Indigenous Rock Imagery of the Sonoran Desert

Event description
- Academic events
- Open to the public
In Person & Online
Petroglyphs and pictographs are integral to the cultural traditions of Indigenous communities the world over, and especially so in the Sonoran Desert where they abound on the countless chocolate- and charcoal-colored rocks. It’s natural to ask what they may mean, but perhaps a more appropriate question is what do they do? These images move us in remarkable ways, and therein lies some of their significance. This presentation will review the diversity of rock imagery across the Sonoran Desert with one eye on common threads and the other on unique regional qualities.

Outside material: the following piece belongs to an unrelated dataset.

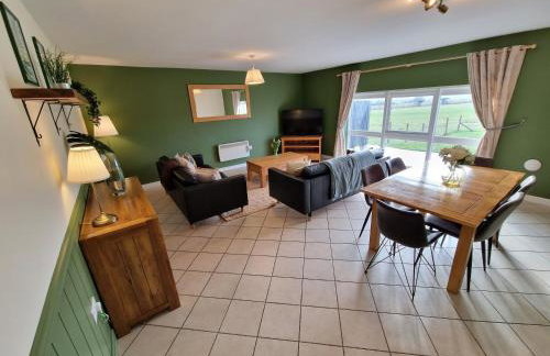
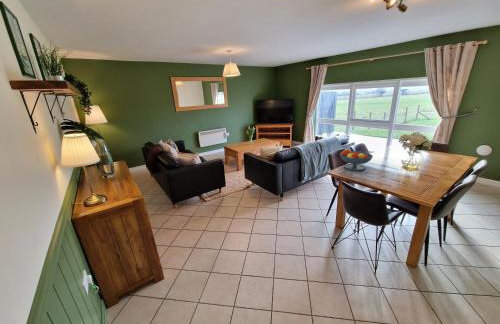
+ fruit bowl [339,148,374,171]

Aaron Wright is a Preservation Anthropologist with Archaeology Southwest, where he leads the organization’s research and conservation efforts along the lower Gila and lower Colorado Rivers in western Arizona. He earned a BA from The Ohio State University and MA and PhD from Washington State University. Aaron converted his dissertation on petroglyphs into the award-winning Religion of the Rocks: Hohokam Rock Art, Ritual Practice, and Social Transformation (University of Utah Press, 2014). He is also an editor (with Tim Kohler and Mark Varien) of Leaving Mesa Verde: Peril and Change in the Thirteenth-Century Southwest (University of Arizona Press, 2010) and most recently Sacred Southwestern Landscapes: Archaeologies of Religious Ecology (University of Utah Press, 2024).